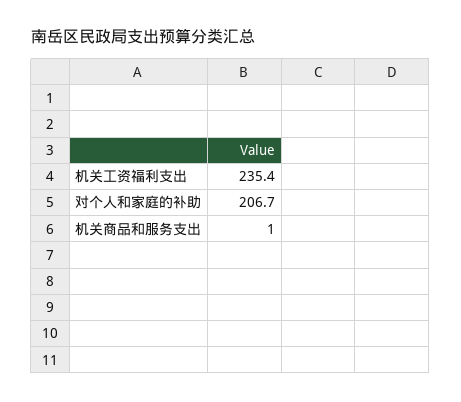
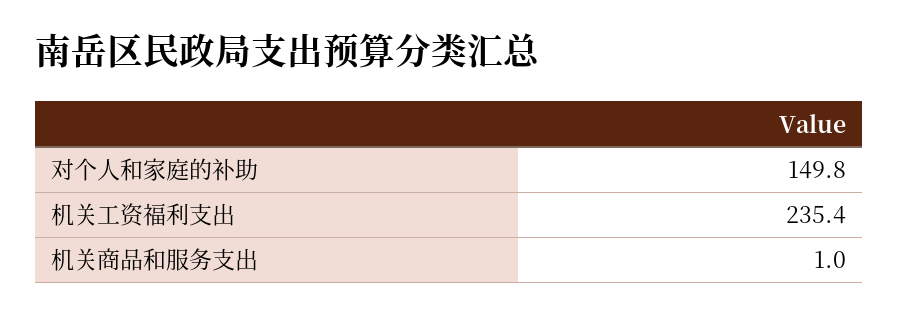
  {
    "机关工资福利支出": 235.4,
-   "对个人和家庭的补助": 206.7,
+   "对个人和家庭的补助": 149.8,
    "机关商品和服务支出": 1
  }

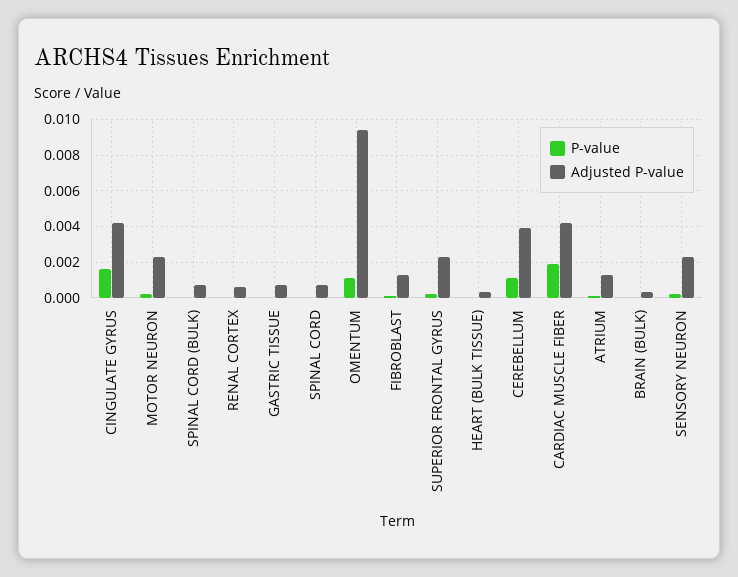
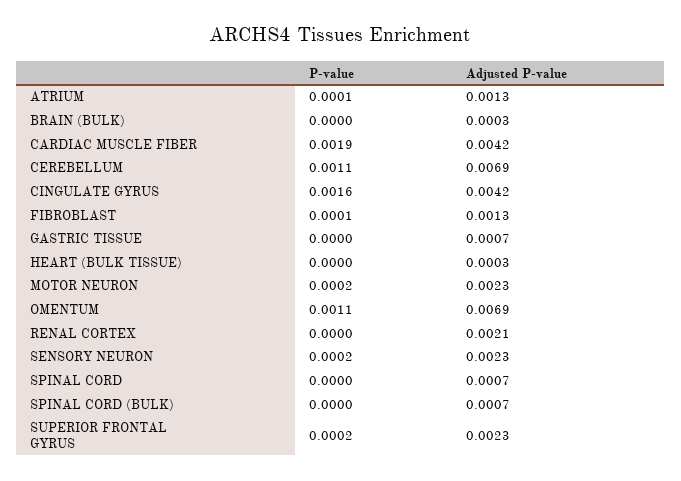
  {
    "P-value": {
      "CINGULATE GYRUS": 0.0016,
      "MOTOR NEURON": 0.0002,
      "SPINAL CORD (BULK)": 0,
      "RENAL CORTEX": 0,
      "GASTRIC TISSUE": 0,
      "SPINAL CORD": 0,
      "OMENTUM": 0.0011,
      "FIBROBLAST": 0.0001,
      "SUPERIOR FRONTAL GYRUS": 0.0002,
      "HEART (BULK TISSUE)": 0,
      "CEREBELLUM": 0.0011,
      "CARDIAC MUSCLE FIBER": 0.0019,
      "ATRIUM": 0.0001,
      "BRAIN (BULK)": 0,
      "SENSORY NEURON": 0.0002
    },
    "Adjusted P-value": {
      "CINGULATE GYRUS": 0.0042,
      "MOTOR NEURON": 0.0023,
      "SPINAL CORD (BULK)": 0.0007,
-     "RENAL CORTEX": 0.0005,
+     "RENAL CORTEX": 0.0021,
      "GASTRIC TISSUE": 0.0007,
      "SPINAL CORD": 0.0007,
-     "OMENTUM": 0.0095,
+     "OMENTUM": 0.0069,
      "FIBROBLAST": 0.0013,
      "SUPERIOR FRONTAL GYRUS": 0.0023,
      "HEART (BULK TISSUE)": 0.0003,
-     "CEREBELLUM": 0.004,
+     "CEREBELLUM": 0.0069,
      "CARDIAC MUSCLE FIBER": 0.0042,
      "ATRIUM": 0.0013,
      "BRAIN (BULK)": 0.0003,
      "SENSORY NEURON": 0.0023
    }
  }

■ ■ ■ ■ ■ ■ ■

▶ **JOB ITEM**
Would you repeat the complete listing exactly, excluding each picture it holds?

▶ **WRITTEN SOLUTION**
  {
    "机关工资福利支出": 235.4,
-   "对个人和家庭的补助": 206.7,
+   "对个人和家庭的补助": 149.8,
    "机关商品和服务支出": 1
  }

  {
    "P-value": {
      "CINGULATE GYRUS": 0.0016,
      "MOTOR NEURON": 0.0002,
      "SPINAL CORD (BULK)": 0,
      "RENAL CORTEX": 0,
      "GASTRIC TISSUE": 0,
      "SPINAL CORD": 0,
      "OMENTUM": 0.0011,
      "FIBROBLAST": 0.0001,
      "SUPERIOR FRONTAL GYRUS": 0.0002,
      "HEART (BULK TISSUE)": 0,
      "CEREBELLUM": 0.0011,
      "CARDIAC MUSCLE FIBER": 0.0019,
      "ATRIUM": 0.0001,
      "BRAIN (BULK)": 0,
      "SENSORY NEURON": 0.0002
    },
    "Adjusted P-value": {
      "CINGULATE GYRUS": 0.0042,
      "MOTOR NEURON": 0.0023,
      "SPINAL CORD (BULK)": 0.0007,
-     "RENAL CORTEX": 0.0005,
+     "RENAL CORTEX": 0.0021,
      "GASTRIC TISSUE": 0.0007,
      "SPINAL CORD": 0.0007,
-     "OMENTUM": 0.0095,
+     "OMENTUM": 0.0069,
      "FIBROBLAST": 0.0013,
      "SUPERIOR FRONTAL GYRUS": 0.0023,
      "HEART (BULK TISSUE)": 0.0003,
-     "CEREBELLUM": 0.004,
+     "CEREBELLUM": 0.0069,
      "CARDIAC MUSCLE FIBER": 0.0042,
      "ATRIUM": 0.0013,
      "BRAIN (BULK)": 0.0003,
      "SENSORY NEURON": 0.0023
    }
  }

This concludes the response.